───── PASSAGE TO READ

By on April 12, 2016

New Hampshire has enacted a dispute resolution statute for residential construction defect claims made by homeowners that, among other things, provides contractors notice and opportunity to resolve alleged construction defects prior to a disgruntled owner instituting litigation against them.  Despite its obvious benefits to residential contractors, many contractors fail to preserve the right to rely on the statute in contracts with homeowners.

The residential construction dispute resolution law’s stated purpose is “to encourage the out-of-court resolution of disputes between homeowners and contractors relative to residential construction defects.”  NH RSA 359-G encourages the resolution of residential construction defect claims by mandating a procedure that homeowners must follow prior to instituting litigation against a contractor, provided that the contractor preserves its right to rely on the statute in its written contract with the owner.

Assuming the right to rely on RSA 359-G has been preserved, the homeowner must provide notice of any claim of an alleged defect to the contractor no later than sixty days prior to filing an action against the contractor in court.  The homeowner’s notice to the contractor must contain a description of the alleged defect(s) “in detail sufficient to explain the nature of the alleged construction defect and the result of the defect … [and] provide to the contractor any evidence in possession of the homeowner that depicts the nature and cause of the construction defect.”  In other words, the homeowner’s notice must contain more than a simple notification to the contractor that there is a problem.  In so doing, the statute requires homeowners to provide contractors with adequate notice of the actual issue(s) for which the homeowner claims a defect and not simply a notice that there are alleged defects in the work.

Provided that the contractor receives adequate notice from the homeowner, the contractor must, within 30 days, respond in writing to the homeowner disclosing any information the contractor has regarding the specific alleged defects and:

  1. Offer to settle the claim made by making repairs, paying money to the homeowner or both, without performing any inspection of the claim;
  2. Offer to inspect the claim; or
  3. Reject the claim.

──────────
───── DATA ENTRIES

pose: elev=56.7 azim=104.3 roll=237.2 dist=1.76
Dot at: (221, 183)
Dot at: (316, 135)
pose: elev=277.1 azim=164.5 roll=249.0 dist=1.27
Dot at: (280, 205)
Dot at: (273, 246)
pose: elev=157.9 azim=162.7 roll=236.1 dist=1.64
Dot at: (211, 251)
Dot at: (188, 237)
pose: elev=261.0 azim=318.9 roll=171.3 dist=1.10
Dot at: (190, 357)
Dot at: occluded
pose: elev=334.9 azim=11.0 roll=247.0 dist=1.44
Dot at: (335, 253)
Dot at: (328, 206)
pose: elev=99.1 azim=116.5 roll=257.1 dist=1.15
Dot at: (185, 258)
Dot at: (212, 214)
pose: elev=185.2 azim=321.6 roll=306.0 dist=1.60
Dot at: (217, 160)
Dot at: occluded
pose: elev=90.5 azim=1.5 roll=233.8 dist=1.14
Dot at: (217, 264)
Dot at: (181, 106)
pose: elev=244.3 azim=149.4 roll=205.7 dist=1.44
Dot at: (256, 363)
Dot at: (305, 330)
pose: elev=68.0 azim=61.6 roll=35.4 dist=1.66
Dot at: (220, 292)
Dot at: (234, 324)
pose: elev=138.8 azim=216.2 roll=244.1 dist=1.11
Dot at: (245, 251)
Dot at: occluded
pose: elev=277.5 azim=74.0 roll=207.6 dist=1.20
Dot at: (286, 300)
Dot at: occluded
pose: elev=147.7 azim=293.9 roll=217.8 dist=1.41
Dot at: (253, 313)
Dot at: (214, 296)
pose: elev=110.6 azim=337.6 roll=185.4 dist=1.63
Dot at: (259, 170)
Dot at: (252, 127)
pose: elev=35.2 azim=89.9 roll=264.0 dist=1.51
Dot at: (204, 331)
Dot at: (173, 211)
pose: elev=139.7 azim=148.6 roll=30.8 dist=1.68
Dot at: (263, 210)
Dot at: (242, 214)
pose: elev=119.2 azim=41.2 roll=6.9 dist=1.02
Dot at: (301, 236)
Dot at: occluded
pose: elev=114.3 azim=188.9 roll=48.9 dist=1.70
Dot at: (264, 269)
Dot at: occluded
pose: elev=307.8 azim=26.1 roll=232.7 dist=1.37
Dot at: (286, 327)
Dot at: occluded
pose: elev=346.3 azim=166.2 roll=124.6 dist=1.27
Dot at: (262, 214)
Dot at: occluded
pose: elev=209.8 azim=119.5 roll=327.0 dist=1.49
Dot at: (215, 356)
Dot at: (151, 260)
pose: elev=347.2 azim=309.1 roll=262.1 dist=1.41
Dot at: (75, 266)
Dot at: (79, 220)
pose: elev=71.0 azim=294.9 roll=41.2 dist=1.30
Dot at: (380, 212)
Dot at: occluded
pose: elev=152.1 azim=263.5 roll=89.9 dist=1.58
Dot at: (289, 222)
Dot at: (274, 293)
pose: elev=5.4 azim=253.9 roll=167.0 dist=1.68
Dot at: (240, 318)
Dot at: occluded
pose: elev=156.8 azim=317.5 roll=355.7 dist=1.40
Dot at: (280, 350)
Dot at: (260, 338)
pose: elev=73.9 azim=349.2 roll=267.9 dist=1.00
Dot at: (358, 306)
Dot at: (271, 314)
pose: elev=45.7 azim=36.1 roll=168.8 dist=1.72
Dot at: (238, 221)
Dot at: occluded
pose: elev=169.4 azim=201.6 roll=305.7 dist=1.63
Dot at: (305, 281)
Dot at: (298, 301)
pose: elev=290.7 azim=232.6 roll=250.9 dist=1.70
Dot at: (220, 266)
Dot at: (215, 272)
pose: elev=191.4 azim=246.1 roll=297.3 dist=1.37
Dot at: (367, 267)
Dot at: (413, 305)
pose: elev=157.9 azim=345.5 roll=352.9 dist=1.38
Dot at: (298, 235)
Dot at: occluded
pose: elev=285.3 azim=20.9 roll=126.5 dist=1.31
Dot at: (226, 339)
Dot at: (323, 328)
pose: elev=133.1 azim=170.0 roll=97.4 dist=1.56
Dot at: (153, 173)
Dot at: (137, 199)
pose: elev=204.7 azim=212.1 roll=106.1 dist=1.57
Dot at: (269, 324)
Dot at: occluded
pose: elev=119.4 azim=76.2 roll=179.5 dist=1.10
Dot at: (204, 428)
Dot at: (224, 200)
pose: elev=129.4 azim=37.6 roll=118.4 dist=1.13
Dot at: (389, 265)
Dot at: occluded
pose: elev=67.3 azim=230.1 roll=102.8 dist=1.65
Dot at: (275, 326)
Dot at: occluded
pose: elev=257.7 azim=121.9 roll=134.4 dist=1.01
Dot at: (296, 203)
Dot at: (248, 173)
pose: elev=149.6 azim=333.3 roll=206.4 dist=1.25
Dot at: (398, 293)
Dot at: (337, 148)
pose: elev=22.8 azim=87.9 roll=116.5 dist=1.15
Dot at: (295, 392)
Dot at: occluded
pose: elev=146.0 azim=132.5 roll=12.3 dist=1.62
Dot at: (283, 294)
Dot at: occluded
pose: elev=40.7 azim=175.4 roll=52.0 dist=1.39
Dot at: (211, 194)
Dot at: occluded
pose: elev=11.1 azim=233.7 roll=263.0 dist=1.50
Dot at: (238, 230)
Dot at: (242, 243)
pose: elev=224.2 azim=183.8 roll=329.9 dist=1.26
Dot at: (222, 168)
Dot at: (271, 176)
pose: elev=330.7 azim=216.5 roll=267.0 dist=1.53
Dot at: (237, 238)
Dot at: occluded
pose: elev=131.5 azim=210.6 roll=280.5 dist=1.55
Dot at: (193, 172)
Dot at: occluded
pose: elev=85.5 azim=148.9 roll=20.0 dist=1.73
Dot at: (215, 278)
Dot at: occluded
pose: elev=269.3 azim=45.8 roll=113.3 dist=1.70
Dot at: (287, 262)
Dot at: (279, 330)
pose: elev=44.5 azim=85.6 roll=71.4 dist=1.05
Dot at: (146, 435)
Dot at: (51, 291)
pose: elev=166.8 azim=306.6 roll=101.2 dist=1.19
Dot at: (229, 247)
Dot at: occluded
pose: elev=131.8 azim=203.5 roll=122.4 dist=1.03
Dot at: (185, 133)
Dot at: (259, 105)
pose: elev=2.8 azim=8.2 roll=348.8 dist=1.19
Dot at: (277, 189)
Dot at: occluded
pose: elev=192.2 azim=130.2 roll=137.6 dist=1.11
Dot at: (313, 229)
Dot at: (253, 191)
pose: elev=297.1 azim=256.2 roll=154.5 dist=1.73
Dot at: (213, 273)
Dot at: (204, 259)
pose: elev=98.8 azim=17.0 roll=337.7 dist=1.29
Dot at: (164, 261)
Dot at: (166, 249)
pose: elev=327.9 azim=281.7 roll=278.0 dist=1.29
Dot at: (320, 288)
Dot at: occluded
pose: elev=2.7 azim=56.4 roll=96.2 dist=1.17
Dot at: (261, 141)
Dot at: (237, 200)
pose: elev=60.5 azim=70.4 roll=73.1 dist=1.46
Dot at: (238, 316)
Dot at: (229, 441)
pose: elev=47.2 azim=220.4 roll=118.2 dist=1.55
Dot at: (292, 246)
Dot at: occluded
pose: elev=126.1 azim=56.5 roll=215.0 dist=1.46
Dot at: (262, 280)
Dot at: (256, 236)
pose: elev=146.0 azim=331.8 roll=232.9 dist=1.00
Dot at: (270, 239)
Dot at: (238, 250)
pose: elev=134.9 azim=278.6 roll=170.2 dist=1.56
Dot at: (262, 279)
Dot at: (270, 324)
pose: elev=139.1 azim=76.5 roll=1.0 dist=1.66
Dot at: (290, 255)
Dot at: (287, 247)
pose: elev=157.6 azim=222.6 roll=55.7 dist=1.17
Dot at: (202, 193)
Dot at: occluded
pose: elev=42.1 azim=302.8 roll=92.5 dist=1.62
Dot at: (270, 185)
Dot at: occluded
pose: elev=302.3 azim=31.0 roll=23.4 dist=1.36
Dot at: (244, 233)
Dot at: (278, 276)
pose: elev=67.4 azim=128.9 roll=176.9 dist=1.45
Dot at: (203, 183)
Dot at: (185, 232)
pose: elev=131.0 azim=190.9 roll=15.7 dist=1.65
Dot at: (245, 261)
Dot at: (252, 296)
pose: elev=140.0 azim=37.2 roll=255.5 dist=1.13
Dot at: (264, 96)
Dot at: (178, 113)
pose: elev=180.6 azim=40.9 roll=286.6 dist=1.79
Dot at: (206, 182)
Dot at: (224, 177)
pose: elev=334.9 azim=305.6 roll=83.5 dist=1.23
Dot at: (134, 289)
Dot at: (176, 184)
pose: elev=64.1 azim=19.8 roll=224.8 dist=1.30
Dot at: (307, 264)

──────────

> [WORK TO COMPLETE]
[1] Set down the part of the passage on New Hampshire's construction defect law from "The residential construction" up to and including "with the owner.", word for word.
[2] According to the passage on New Hampshire's construction defect law, how long does a contractor have to respond in writing after receiving adequate notice from the homeowner?
The records are not needed for anything here.

> [SOLUTIONS TO THE PROBLEMS]
[1]
The residential construction dispute resolution law’s stated purpose is “to encourage the out-of-court resolution of disputes between homeowners and contractors relative to residential construction defects.”  NH RSA 359-G encourages the resolution of residential construction defect claims by mandating a procedure that homeowners must follow prior to instituting litigation against a contractor, provided that the contractor preserves its right to rely on the statute in its written contract with the owner.

[2] 30 days.